The task:
Count the lines in the items below that contain the string "wear", treating uppercase and lowercase as different. Reply with the number alone.

Input:
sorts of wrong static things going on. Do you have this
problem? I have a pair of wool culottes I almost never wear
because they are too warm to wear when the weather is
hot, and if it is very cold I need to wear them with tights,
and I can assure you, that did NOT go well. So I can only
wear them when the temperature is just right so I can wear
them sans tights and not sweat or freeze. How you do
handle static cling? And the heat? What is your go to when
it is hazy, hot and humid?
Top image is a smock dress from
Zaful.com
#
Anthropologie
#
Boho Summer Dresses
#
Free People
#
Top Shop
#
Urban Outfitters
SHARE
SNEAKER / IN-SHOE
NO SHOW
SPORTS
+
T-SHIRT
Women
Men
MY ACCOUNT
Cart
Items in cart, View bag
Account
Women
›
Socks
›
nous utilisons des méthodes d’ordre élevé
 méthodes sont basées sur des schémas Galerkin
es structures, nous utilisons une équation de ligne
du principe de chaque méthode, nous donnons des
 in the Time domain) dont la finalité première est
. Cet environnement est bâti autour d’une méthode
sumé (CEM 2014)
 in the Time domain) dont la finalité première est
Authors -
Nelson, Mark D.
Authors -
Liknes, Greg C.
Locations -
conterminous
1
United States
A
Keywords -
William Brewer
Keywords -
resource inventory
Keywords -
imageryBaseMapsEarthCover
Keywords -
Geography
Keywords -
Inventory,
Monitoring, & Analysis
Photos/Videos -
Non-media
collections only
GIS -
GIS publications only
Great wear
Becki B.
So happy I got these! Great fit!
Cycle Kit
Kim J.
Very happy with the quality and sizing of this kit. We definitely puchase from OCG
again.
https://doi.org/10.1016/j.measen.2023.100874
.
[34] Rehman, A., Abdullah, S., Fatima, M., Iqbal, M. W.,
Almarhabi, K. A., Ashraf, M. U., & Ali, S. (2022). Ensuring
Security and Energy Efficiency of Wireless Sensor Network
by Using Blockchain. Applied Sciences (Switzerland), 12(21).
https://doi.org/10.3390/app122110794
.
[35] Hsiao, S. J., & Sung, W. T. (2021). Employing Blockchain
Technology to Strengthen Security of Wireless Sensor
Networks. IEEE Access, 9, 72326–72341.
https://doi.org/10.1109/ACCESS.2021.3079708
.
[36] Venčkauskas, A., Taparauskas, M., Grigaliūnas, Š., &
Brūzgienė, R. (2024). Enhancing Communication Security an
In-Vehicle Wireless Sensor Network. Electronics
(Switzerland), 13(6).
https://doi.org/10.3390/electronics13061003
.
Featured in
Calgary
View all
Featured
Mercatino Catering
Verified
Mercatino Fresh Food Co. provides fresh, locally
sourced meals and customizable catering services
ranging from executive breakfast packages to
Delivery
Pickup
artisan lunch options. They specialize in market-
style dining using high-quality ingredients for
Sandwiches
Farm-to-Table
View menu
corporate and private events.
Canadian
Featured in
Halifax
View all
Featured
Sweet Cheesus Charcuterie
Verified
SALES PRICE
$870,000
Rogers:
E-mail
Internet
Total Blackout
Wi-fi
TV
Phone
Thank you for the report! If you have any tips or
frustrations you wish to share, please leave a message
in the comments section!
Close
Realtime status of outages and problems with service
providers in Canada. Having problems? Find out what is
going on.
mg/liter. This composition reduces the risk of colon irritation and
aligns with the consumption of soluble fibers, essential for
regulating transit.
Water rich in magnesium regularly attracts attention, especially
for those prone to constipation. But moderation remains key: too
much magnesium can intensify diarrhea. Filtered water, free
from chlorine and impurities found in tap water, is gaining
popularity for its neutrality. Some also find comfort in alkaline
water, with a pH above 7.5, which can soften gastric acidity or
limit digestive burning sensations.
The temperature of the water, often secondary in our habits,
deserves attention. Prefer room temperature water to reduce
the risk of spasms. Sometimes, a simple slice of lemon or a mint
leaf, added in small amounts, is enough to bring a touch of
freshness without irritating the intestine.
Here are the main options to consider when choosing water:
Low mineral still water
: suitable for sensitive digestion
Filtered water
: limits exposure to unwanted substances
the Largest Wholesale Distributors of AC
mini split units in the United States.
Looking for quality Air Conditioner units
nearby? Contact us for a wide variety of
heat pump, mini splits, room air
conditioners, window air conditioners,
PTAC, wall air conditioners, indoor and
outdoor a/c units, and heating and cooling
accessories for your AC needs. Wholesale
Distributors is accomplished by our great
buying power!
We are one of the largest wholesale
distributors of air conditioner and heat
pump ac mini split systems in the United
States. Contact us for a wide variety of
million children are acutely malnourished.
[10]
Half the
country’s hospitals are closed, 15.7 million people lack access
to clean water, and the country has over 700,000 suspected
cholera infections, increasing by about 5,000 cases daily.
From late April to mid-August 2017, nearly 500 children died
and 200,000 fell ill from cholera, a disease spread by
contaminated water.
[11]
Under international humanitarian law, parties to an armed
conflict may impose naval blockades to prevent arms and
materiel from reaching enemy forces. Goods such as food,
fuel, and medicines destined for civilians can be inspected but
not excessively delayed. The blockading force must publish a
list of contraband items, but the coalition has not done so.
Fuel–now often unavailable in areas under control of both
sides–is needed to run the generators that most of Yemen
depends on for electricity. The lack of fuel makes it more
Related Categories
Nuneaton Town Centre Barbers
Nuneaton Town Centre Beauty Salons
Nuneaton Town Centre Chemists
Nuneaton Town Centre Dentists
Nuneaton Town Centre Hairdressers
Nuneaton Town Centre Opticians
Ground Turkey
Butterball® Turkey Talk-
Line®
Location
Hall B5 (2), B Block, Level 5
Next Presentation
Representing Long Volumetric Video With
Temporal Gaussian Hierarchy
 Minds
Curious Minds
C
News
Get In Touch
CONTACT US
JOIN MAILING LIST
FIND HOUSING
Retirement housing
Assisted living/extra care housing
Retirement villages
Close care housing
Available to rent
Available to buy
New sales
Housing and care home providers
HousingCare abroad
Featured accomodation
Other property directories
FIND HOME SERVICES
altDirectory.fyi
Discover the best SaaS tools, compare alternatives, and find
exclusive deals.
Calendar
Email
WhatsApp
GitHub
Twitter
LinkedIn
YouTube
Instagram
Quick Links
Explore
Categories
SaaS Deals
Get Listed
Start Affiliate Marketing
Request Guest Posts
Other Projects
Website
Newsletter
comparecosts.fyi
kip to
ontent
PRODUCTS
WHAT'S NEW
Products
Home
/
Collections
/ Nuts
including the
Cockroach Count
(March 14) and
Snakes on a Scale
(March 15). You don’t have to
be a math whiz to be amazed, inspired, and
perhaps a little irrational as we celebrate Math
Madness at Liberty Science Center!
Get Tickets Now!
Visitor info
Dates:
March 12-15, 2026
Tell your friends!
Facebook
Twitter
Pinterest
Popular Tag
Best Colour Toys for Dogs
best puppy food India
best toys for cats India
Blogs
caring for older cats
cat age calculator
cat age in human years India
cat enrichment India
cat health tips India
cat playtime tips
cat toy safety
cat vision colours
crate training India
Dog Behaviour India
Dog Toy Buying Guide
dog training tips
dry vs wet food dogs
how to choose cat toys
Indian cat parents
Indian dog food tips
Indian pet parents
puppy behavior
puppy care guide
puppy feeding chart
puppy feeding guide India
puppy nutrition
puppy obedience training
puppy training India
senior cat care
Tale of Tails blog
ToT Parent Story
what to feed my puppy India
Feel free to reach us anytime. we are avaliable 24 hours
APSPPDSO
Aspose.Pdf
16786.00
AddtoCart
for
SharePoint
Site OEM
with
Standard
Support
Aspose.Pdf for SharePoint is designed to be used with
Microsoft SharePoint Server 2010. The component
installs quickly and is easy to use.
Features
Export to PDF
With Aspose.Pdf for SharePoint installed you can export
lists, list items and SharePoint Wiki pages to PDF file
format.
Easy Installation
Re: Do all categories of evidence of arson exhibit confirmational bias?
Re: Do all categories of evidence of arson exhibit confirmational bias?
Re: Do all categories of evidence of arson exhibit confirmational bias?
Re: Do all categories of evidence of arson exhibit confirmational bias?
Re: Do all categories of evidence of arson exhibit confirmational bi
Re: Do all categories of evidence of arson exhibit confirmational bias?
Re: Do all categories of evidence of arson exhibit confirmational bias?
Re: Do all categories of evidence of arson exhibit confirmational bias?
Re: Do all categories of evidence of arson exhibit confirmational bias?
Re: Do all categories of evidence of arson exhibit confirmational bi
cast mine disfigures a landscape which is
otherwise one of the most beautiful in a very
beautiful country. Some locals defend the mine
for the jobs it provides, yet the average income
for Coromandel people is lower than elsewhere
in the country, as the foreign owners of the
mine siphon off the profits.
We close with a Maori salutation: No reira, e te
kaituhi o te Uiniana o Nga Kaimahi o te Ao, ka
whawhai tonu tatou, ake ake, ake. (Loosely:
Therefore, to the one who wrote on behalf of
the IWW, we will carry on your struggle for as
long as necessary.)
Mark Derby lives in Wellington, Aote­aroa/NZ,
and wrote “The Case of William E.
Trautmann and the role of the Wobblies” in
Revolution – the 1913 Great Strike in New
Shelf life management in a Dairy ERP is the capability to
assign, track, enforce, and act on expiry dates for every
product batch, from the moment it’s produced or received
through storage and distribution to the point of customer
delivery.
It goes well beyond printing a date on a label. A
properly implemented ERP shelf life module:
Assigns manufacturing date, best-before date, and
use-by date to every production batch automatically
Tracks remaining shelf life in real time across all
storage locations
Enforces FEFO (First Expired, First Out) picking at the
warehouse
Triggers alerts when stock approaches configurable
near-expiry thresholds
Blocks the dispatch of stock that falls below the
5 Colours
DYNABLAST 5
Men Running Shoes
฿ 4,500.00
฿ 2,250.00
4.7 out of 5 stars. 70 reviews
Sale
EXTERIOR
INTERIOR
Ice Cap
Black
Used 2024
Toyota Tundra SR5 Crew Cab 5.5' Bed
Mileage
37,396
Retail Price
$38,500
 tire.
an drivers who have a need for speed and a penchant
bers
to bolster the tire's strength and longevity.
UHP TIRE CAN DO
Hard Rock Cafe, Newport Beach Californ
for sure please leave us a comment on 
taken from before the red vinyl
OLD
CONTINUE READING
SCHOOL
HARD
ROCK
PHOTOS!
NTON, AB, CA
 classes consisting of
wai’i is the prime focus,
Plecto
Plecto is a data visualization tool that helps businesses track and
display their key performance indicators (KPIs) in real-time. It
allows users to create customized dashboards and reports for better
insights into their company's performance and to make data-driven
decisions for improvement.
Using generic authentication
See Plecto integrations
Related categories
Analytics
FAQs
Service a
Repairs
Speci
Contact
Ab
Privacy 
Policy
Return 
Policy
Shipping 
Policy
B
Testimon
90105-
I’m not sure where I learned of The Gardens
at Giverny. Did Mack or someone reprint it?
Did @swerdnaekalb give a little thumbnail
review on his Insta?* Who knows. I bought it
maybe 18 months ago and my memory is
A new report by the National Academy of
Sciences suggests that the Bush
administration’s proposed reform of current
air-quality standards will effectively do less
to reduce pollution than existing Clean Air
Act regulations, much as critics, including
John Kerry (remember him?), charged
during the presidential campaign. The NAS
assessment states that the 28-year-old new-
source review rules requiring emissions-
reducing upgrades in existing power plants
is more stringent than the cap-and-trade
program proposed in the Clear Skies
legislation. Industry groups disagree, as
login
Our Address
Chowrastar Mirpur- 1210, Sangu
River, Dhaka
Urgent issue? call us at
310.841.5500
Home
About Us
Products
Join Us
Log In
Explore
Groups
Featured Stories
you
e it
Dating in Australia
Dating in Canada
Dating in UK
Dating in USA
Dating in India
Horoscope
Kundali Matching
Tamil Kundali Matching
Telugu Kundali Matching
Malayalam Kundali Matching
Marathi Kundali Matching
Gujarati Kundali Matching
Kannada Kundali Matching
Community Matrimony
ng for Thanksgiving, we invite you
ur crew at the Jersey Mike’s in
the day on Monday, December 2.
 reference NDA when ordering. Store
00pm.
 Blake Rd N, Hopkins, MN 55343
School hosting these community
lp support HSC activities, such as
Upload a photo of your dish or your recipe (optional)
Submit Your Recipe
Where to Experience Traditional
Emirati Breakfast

Output for this exercise:
5